The line containing "File once every 8 years" and every line after it through the end of the records: return those exactly, and nothing more.
== RECORDS TO PROCESS
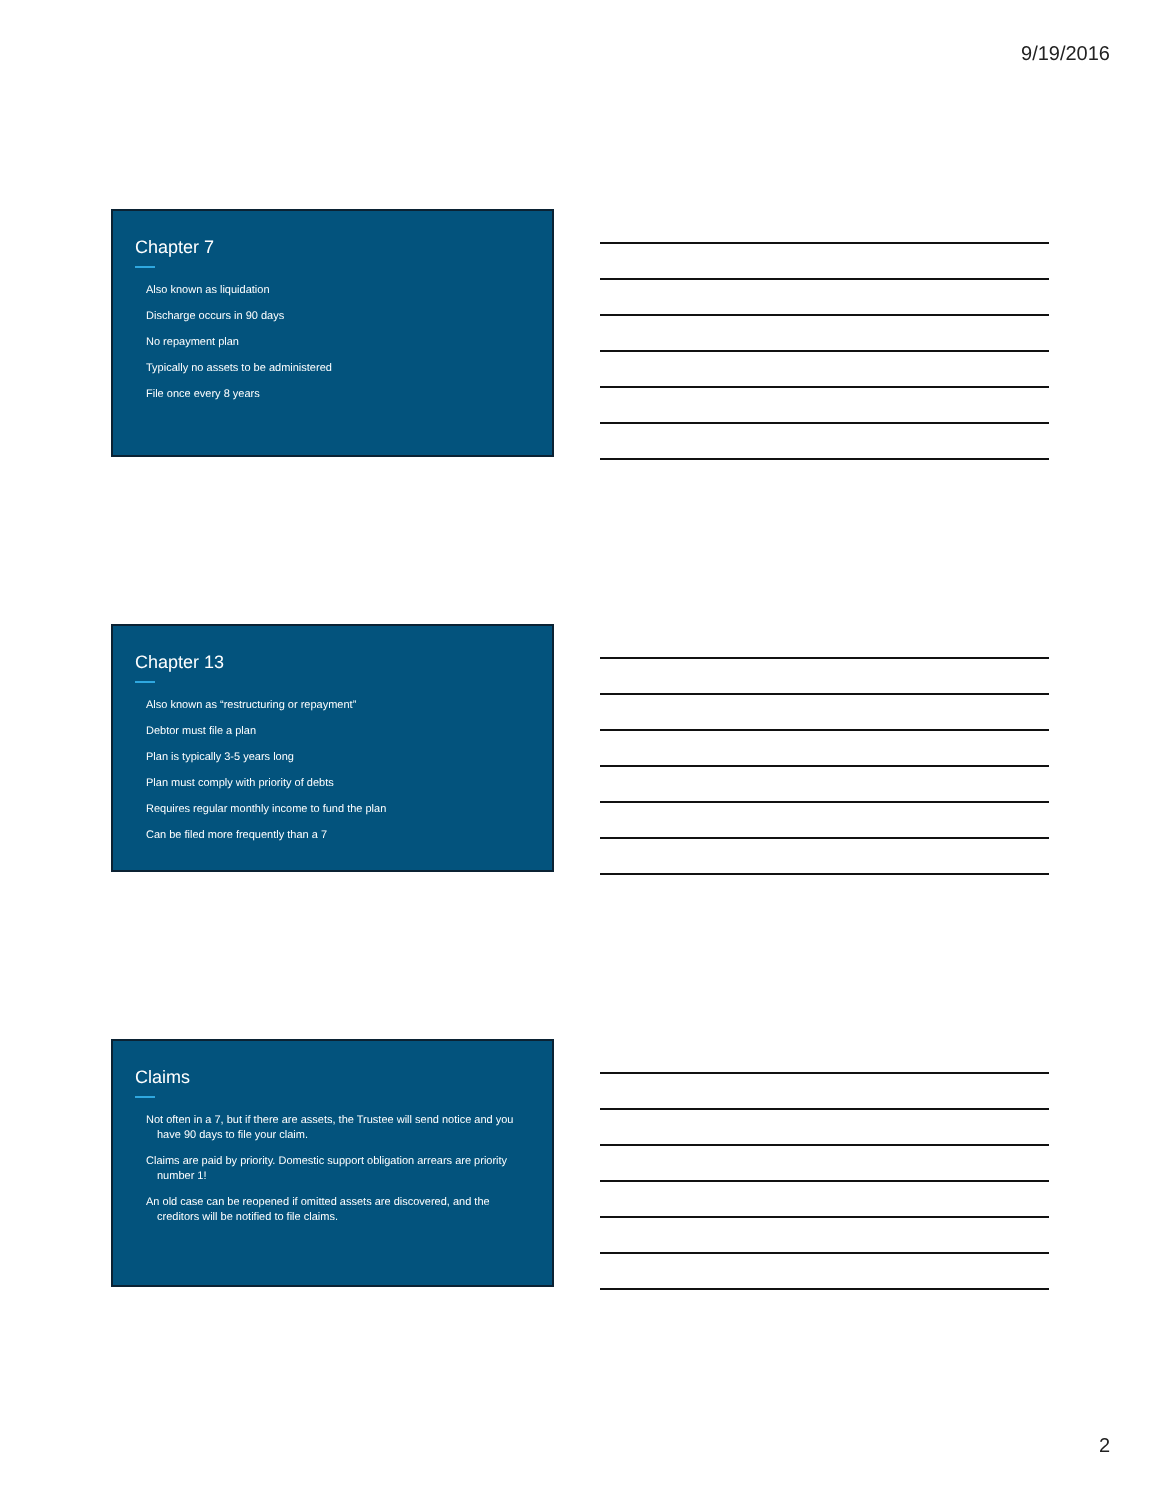9/19/2016
Chapter 7
Also known as liquidation
Discharge occurs in 90 days
No repayment plan
Typically no assets to be administered
File once every 8 years
Chapter 13
Also known as “restructuring or repayment”
Debtor must file a plan
Plan is typically 3-5 years long
Plan must comply with priority of debts
Requires regular monthly income to fund the plan
Can be filed more frequently than a 7
Claims
Not often in a 7, but if there are assets, the Trustee will send notice and you have 90 days to file your claim.
Claims are paid by priority. Domestic support obligation arrears are priority number 1!
An old case can be reopened if omitted assets are discovered, and the creditors will be notified to file claims.
2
====
OUTPUT OF THE EXERCISE
File once every 8 years
Chapter 13
Also known as “restructuring or repayment”
Debtor must file a plan
Plan is typically 3-5 years long
Plan must comply with priority of debts
Requires regular monthly income to fund the plan
Can be filed more frequently than a 7
Claims
Not often in a 7, but if there are assets, the Trustee will send notice and you have 90 days to file your claim.
Claims are paid by priority. Domestic support obligation arrears are priority number 1!
An old case can be reopened if omitted assets are discovered, and the creditors will be notified to file claims.
2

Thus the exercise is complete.